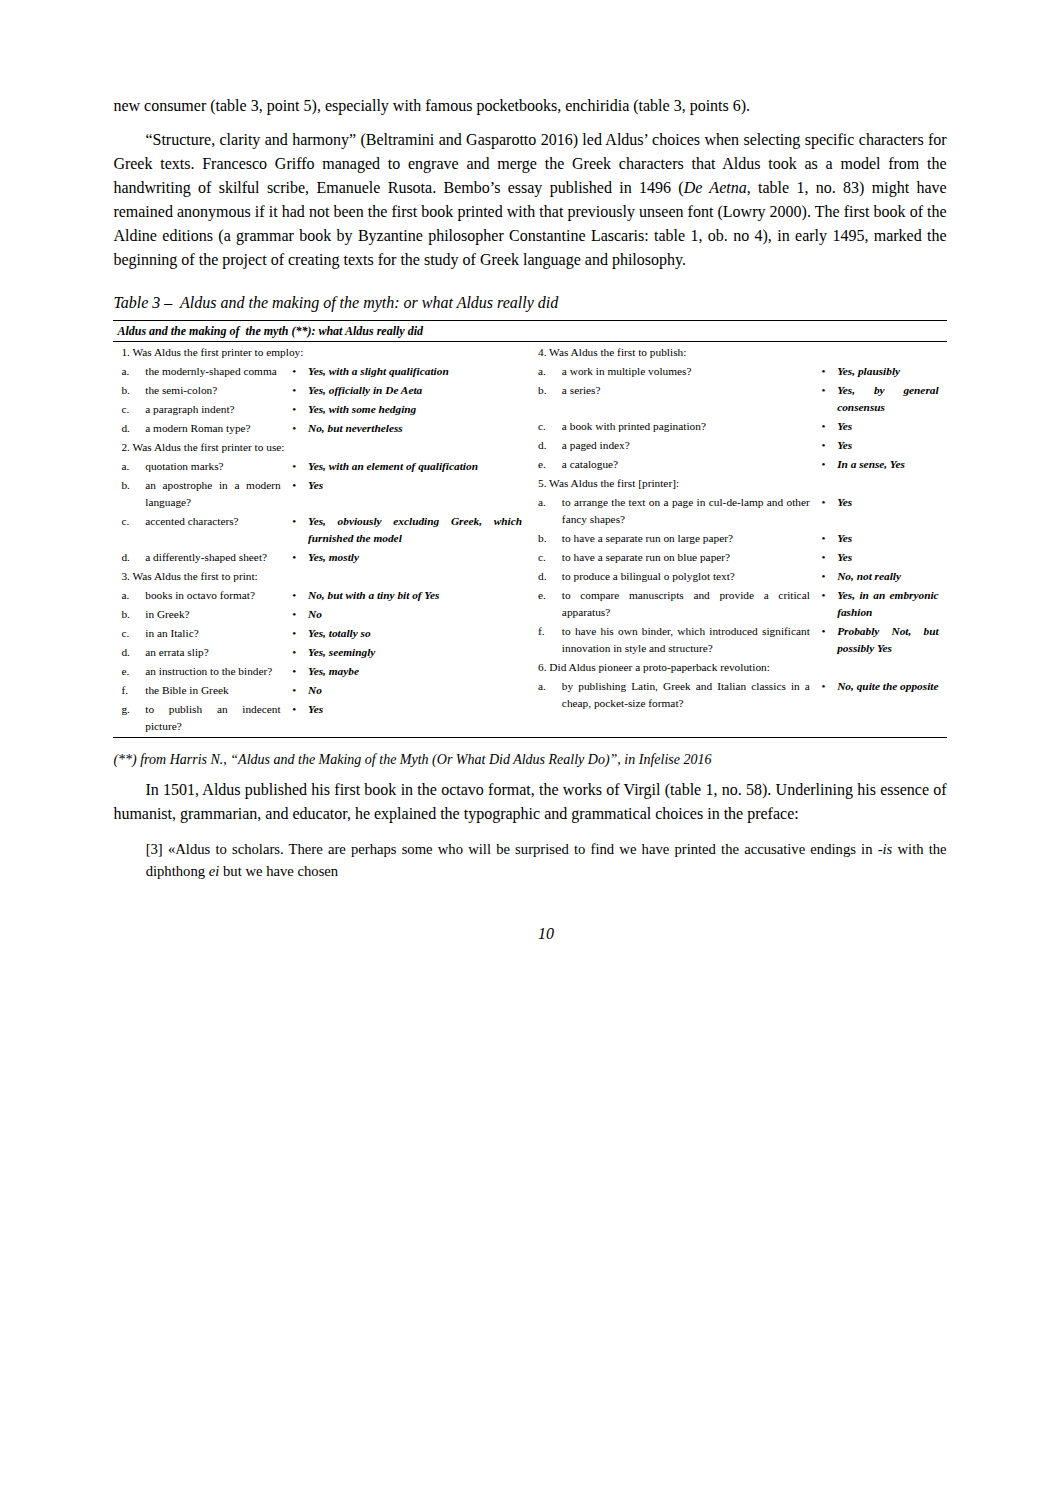new consumer (table 3, point 5), especially with famous pocketbooks, enchiridia (table 3, points 6).
“Structure, clarity and harmony” (Beltramini and Gasparotto 2016) led Aldus’ choices when selecting specific characters for Greek texts. Francesco Griffo managed to engrave and merge the Greek characters that Aldus took as a model from the handwriting of skilful scribe, Emanuele Rusota. Bembo’s essay published in 1496 (De Aetna, table 1, no. 83) might have remained anonymous if it had not been the first book printed with that previously unseen font (Lowry 2000). The first book of the Aldine editions (a grammar book by Byzantine philosopher Constantine Lascaris: table 1, ob. no 4), in early 1495, marked the beginning of the project of creating texts for the study of Greek language and philosophy.
Table 3 – Aldus and the making of the myth: or what Aldus really did
| Aldus and the making of the myth (**): what Aldus really did |
| / 1. Was Aldus the first printer to employ: / / a. / the modernly-shaped comma / • / Yes, with a slight qualification / / b. / the semi-colon? / • / Yes, officially in De Aeta / / c. / a paragraph indent? / • / Yes, with some hedging / / d. / a modern Roman type? / • / No, but nevertheless / / 2. Was Aldus the first printer to use: / / a. / quotation marks? / • / Yes, with an element of qualification / / b. / an apostrophe in a modern language? / • / Yes / / c. / accented characters? / • / Yes, obviously excluding Greek, which furnished the model / / d. / a differently-shaped sheet? / • / Yes, mostly / / 3. Was Aldus the first to print: / / a. / books in octavo format? / • / No, but with a tiny bit of Yes / / b. / in Greek? / • / No / / c. / in an Italic? / • / Yes, totally so / / d. / an errata slip? / • / Yes, seemingly / / e. / an instruction to the binder? / • / Yes, maybe / / f. / the Bible in Greek / • / No / / g. / to publish an indecent picture? / • / Yes / | / 4. Was Aldus the first to publish: / / a. / a work in multiple volumes? / • / Yes, plausibly / / b. / a series? / • / Yes, by general consensus / / c. / a book with printed pagination? / • / Yes / / d. / a paged index? / • / Yes / / e. / a catalogue? / • / In a sense, Yes / / 5. Was Aldus the first [printer]: / / a. / to arrange the text on a page in cul-de-lamp and other fancy shapes? / • / Yes / / b. / to have a separate run on large paper? / • / Yes / / c. / to have a separate run on blue paper? / • / Yes / / d. / to produce a bilingual o polyglot text? / • / No, not really / / e. / to compare manuscripts and provide a critical apparatus? / • / Yes, in an embryonic fashion / / f. / to have his own binder, which introduced significant innovation in style and structure? / • / Probably Not, but possibly Yes / / 6. Did Aldus pioneer a proto-paperback revolution: / / a. / by publishing Latin, Greek and Italian classics in a cheap, pocket-size format? / • / No, quite the opposite / |
(**) from Harris N., “Aldus and the Making of the Myth (Or What Did Aldus Really Do)”, in Infelise 2016
In 1501, Aldus published his first book in the octavo format, the works of Virgil (table 1, no. 58). Underlining his essence of humanist, grammarian, and educator, he explained the typographic and grammatical choices in the preface:
[3] «Aldus to scholars. There are perhaps some who will be surprised to find we have printed the accusative endings in -is with the diphthong ei but we have chosen
10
..............................
Exercise details: The reply should hold the lines from the top of the records through the line containing "really did |", reproduced exactly, and no pictures.

Exercise result:
new consumer (table 3, point 5), especially with famous pocketbooks, enchiridia (table 3, points 6).
“Structure, clarity and harmony” (Beltramini and Gasparotto 2016) led Aldus’ choices when selecting specific characters for Greek texts. Francesco Griffo managed to engrave and merge the Greek characters that Aldus took as a model from the handwriting of skilful scribe, Emanuele Rusota. Bembo’s essay published in 1496 (De Aetna, table 1, no. 83) might have remained anonymous if it had not been the first book printed with that previously unseen font (Lowry 2000). The first book of the Aldine editions (a grammar book by Byzantine philosopher Constantine Lascaris: table 1, ob. no 4), in early 1495, marked the beginning of the project of creating texts for the study of Greek language and philosophy.
Table 3 – Aldus and the making of the myth: or what Aldus really did
| Aldus and the making of the myth (**): what Aldus really did |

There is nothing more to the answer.